The independent crimes were sufficiently similar to the offenses charged so that proof of the former tended to establish intent or bent of mind to commit the crime for which defendant was on trial. See generally Stephens, supra at 469; Chastain v. State, 260 Ga. 789, 790 ( 400 S.E.2d 329) (1991).
"[T]he requisite similarity between the ... incidents depends on the purpose for which the evidence is being presented... . In this case, ... the admissibility rests on the question of whether the evidence tends to prove intent...." Maggard v. State, 259 Ga. 291, 293 (2) ( 380 S.E.2d 259) (1989). "Generally, when similar transactions are being introduced to prove such issues as bent of mind, motive [or] intent ..., less similarity need be shown than when identity is sought to be proved thereby." Daniel v. State, 194 Ga. App. 495, 496 ( 391 S.E.2d 128) (1990). The evidence tended to eliminate the possibility that he was not a participant in the crime but merely a patron in the bar. See Aaron v. State, 195 Ga. App. 339 (1) ( 393 S.E.2d 698) (1990); Thomas v. State, 239 Ga. 734 (5) ( 238 S.E.2d 888) (1977). The court gave appropriate limiting instructions, both when the evidence was introduced and again in its closing charge. As in Maggard, supra at 293, "we find that the similarities are sufficient for the purpose of tending to prove intent... ."
2. Defendant contends that the State violated the proscriptions of OCGA § 17-8-75 when the prosecutor attempted to restate, for clarification, a question posed by the jury during their deliberations. Assuming without deciding that defendant's objection was timely, the prosecutor's remarks did not constitute "statements of prejudicial matters which are not in evidence." OCGA § 17-8-75. Moreover, the jury's question and the prosecutor's attempt to restate it, related only to the charges for which defendant was ultimately acquitted (possession of a firearm). "If the challenged remark is not such as would be likely to prejudice the defendant's right to a fair trial, such will not constitute reversible error. [Cit.]" Davis v. State, 178 Ga. App. 357, 360 ( 343 S.E.2d 140) (1986).

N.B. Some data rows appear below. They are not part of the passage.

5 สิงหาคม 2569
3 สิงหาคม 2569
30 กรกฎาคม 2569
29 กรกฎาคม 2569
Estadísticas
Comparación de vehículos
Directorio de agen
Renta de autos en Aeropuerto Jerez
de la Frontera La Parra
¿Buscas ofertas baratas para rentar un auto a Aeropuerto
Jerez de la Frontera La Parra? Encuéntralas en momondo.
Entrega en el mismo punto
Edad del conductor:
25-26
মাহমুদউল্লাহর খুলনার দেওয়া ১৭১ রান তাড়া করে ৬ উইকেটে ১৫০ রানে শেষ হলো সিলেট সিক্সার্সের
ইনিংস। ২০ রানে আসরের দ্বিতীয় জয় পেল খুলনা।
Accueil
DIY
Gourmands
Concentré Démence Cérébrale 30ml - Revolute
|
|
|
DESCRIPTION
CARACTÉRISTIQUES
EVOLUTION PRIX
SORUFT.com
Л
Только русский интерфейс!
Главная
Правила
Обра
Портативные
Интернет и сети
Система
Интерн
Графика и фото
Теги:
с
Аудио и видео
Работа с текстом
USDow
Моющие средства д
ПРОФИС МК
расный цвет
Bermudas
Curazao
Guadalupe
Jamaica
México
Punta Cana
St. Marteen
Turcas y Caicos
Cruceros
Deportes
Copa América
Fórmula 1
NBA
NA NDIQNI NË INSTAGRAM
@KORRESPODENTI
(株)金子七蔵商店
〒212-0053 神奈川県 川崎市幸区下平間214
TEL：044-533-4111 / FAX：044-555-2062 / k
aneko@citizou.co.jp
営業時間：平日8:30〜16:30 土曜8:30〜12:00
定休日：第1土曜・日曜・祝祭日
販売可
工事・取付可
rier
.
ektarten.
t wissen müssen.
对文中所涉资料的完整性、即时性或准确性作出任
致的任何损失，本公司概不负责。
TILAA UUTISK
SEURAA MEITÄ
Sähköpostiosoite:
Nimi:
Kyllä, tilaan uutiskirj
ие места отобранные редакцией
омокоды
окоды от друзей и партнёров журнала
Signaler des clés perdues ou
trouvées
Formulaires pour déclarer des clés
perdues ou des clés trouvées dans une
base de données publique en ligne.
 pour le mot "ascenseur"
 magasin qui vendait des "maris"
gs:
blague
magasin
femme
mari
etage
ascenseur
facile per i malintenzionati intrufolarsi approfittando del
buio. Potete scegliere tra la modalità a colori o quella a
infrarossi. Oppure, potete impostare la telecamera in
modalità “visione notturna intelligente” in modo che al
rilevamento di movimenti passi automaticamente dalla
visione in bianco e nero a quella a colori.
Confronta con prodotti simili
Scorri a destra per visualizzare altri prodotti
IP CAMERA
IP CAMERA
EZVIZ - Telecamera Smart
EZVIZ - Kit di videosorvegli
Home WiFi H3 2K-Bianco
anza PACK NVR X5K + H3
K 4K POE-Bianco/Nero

3. Alleging certain inconsistencies in the testimony of the victim witnesses, defendant contends that the trial court erred in denying his motion for a directed verdict of acquittal based on insufficiency of the evidence. "It is the function of the jury to determine the credibility of the witnesses... . The jurors must weigh and resolve any conflicts presented by the evidence. The appellate court must view the evidence in the light most favorable to the jury's verdict." King v. State, 157 Ga. App. 733, 734 (1) ( 278 S.E.2d 491) (1981). The evidence was sufficient to enable a rational trier of fact to find defendant guilty beyond a reasonable doubt of the offenses for which he was convicted. Jackson v. Virginia, 443 U.S. 307 (99 SC 2781, 61 L.Ed.2d 560) (1979).
Judgment affirmed. Carley, P. J., and Judge Arnold Shulman concur.